--- INPUT FOR THIS TASK Enclosed Below ---

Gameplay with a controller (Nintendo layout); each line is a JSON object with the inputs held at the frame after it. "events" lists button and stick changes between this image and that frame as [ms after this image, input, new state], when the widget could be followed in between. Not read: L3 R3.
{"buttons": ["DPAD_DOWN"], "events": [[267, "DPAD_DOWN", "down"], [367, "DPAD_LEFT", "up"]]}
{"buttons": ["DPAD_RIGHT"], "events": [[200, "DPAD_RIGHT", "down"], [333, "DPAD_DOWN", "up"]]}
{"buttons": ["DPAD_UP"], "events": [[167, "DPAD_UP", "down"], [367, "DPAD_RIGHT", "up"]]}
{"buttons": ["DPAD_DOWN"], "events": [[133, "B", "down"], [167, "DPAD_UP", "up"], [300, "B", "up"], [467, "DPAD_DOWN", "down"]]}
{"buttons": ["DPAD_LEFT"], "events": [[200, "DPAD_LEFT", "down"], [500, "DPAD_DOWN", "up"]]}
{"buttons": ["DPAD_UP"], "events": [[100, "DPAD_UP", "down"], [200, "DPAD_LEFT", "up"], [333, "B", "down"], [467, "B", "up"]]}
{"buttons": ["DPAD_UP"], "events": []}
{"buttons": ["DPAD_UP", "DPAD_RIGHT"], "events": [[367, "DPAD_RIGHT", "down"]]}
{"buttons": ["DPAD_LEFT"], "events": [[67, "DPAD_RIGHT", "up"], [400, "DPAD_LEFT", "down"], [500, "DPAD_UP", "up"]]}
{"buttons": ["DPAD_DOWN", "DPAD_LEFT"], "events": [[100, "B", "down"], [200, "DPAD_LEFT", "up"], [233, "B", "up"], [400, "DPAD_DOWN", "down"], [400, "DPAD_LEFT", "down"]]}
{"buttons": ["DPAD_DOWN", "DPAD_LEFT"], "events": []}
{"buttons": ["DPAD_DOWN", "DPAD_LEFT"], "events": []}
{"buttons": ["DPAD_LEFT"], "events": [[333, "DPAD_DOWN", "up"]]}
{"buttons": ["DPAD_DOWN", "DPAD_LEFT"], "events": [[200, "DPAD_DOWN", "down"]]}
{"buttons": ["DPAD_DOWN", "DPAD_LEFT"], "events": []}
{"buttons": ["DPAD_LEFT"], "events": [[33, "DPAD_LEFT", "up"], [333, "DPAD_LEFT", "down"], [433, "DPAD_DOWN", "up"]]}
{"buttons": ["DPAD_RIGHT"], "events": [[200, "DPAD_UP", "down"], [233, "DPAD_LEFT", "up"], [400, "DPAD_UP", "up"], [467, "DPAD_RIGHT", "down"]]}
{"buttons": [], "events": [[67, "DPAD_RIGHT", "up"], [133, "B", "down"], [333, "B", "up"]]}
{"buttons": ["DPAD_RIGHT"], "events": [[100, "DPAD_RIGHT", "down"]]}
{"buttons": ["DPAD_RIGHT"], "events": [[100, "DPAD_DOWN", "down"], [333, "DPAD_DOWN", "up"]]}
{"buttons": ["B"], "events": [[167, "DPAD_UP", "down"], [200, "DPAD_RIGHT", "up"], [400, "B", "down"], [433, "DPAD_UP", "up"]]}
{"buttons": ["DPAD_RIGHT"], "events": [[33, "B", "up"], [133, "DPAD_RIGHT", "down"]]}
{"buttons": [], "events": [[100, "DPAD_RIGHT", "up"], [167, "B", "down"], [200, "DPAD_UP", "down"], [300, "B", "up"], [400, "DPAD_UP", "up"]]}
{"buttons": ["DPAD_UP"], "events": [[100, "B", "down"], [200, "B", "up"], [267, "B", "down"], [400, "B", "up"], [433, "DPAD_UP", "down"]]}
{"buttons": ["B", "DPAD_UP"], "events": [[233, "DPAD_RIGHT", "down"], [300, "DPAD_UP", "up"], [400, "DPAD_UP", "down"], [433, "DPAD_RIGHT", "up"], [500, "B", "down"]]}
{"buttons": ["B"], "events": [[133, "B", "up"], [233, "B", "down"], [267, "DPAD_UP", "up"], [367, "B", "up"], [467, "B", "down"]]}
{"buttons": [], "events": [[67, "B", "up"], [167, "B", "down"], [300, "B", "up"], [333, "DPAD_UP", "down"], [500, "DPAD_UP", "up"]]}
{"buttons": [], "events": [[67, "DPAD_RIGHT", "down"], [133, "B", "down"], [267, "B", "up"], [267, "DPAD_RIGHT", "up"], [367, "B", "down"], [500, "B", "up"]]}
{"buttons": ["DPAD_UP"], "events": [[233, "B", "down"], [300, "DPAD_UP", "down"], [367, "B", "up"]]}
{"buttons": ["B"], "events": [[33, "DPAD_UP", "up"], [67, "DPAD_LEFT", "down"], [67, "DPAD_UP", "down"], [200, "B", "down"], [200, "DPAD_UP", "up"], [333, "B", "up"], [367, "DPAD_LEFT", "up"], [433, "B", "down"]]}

--- End of Enclosed INPUT FOR THIS TASK ---

- _YOUR TASK_
Without leaving anything out, output all of the data above exactly.

- _OUTPUT FOR THIS TASK_
Gameplay with a controller (Nintendo layout); each line is a JSON object with the inputs held at the frame after it. "events" lists button and stick changes between this image and that frame as [ms after this image, input, new state], when the widget could be followed in between. Not read: L3 R3.
{"buttons": ["DPAD_DOWN"], "events": [[267, "DPAD_DOWN", "down"], [367, "DPAD_LEFT", "up"]]}
{"buttons": ["DPAD_RIGHT"], "events": [[200, "DPAD_RIGHT", "down"], [333, "DPAD_DOWN", "up"]]}
{"buttons": ["DPAD_UP"], "events": [[167, "DPAD_UP", "down"], [367, "DPAD_RIGHT", "up"]]}
{"buttons": ["DPAD_DOWN"], "events": [[133, "B", "down"], [167, "DPAD_UP", "up"], [300, "B", "up"], [467, "DPAD_DOWN", "down"]]}
{"buttons": ["DPAD_LEFT"], "events": [[200, "DPAD_LEFT", "down"], [500, "DPAD_DOWN", "up"]]}
{"buttons": ["DPAD_UP"], "events": [[100, "DPAD_UP", "down"], [200, "DPAD_LEFT", "up"], [333, "B", "down"], [467, "B", "up"]]}
{"buttons": ["DPAD_UP"], "events": []}
{"buttons": ["DPAD_UP", "DPAD_RIGHT"], "events": [[367, "DPAD_RIGHT", "down"]]}
{"buttons": ["DPAD_LEFT"], "events": [[67, "DPAD_RIGHT", "up"], [400, "DPAD_LEFT", "down"], [500, "DPAD_UP", "up"]]}
{"buttons": ["DPAD_DOWN", "DPAD_LEFT"], "events": [[100, "B", "down"], [200, "DPAD_LEFT", "up"], [233, "B", "up"], [400, "DPAD_DOWN", "down"], [400, "DPAD_LEFT", "down"]]}
{"buttons": ["DPAD_DOWN", "DPAD_LEFT"], "events": []}
{"buttons": ["DPAD_DOWN", "DPAD_LEFT"], "events": []}
{"buttons": ["DPAD_LEFT"], "events": [[333, "DPAD_DOWN", "up"]]}
{"buttons": ["DPAD_DOWN", "DPAD_LEFT"], "events": [[200, "DPAD_DOWN", "down"]]}
{"buttons": ["DPAD_DOWN", "DPAD_LEFT"], "events": []}
{"buttons": ["DPAD_LEFT"], "events": [[33, "DPAD_LEFT", "up"], [333, "DPAD_LEFT", "down"], [433, "DPAD_DOWN", "up"]]}
{"buttons": ["DPAD_RIGHT"], "events": [[200, "DPAD_UP", "down"], [233, "DPAD_LEFT", "up"], [400, "DPAD_UP", "up"], [467, "DPAD_RIGHT", "down"]]}
{"buttons": [], "events": [[67, "DPAD_RIGHT", "up"], [133, "B", "down"], [333, "B", "up"]]}
{"buttons": ["DPAD_RIGHT"], "events": [[100, "DPAD_RIGHT", "down"]]}
{"buttons": ["DPAD_RIGHT"], "events": [[100, "DPAD_DOWN", "down"], [333, "DPAD_DOWN", "up"]]}
{"buttons": ["B"], "events": [[167, "DPAD_UP", "down"], [200, "DPAD_RIGHT", "up"], [400, "B", "down"], [433, "DPAD_UP", "up"]]}
{"buttons": ["DPAD_RIGHT"], "events": [[33, "B", "up"], [133, "DPAD_RIGHT", "down"]]}
{"buttons": [], "events": [[100, "DPAD_RIGHT", "up"], [167, "B", "down"], [200, "DPAD_UP", "down"], [300, "B", "up"], [400, "DPAD_UP", "up"]]}
{"buttons": ["DPAD_UP"], "events": [[100, "B", "down"], [200, "B", "up"], [267, "B", "down"], [400, "B", "up"], [433, "DPAD_UP", "down"]]}
{"buttons": ["B", "DPAD_UP"], "events": [[233, "DPAD_RIGHT", "down"], [300, "DPAD_UP", "up"], [400, "DPAD_UP", "down"], [433, "DPAD_RIGHT", "up"], [500, "B", "down"]]}
{"buttons": ["B"], "events": [[133, "B", "up"], [233, "B", "down"], [267, "DPAD_UP", "up"], [367, "B", "up"], [467, "B", "down"]]}
{"buttons": [], "events": [[67, "B", "up"], [167, "B", "down"], [300, "B", "up"], [333, "DPAD_UP", "down"], [500, "DPAD_UP", "up"]]}
{"buttons": [], "events": [[67, "DPAD_RIGHT", "down"], [133, "B", "down"], [267, "B", "up"], [267, "DPAD_RIGHT", "up"], [367, "B", "down"], [500, "B", "up"]]}
{"buttons": ["DPAD_UP"], "events": [[233, "B", "down"], [300, "DPAD_UP", "down"], [367, "B", "up"]]}
{"buttons": ["B"], "events": [[33, "DPAD_UP", "up"], [67, "DPAD_LEFT", "down"], [67, "DPAD_UP", "down"], [200, "B", "down"], [200, "DPAD_UP", "up"], [333, "B", "up"], [367, "DPAD_LEFT", "up"], [433, "B", "down"]]}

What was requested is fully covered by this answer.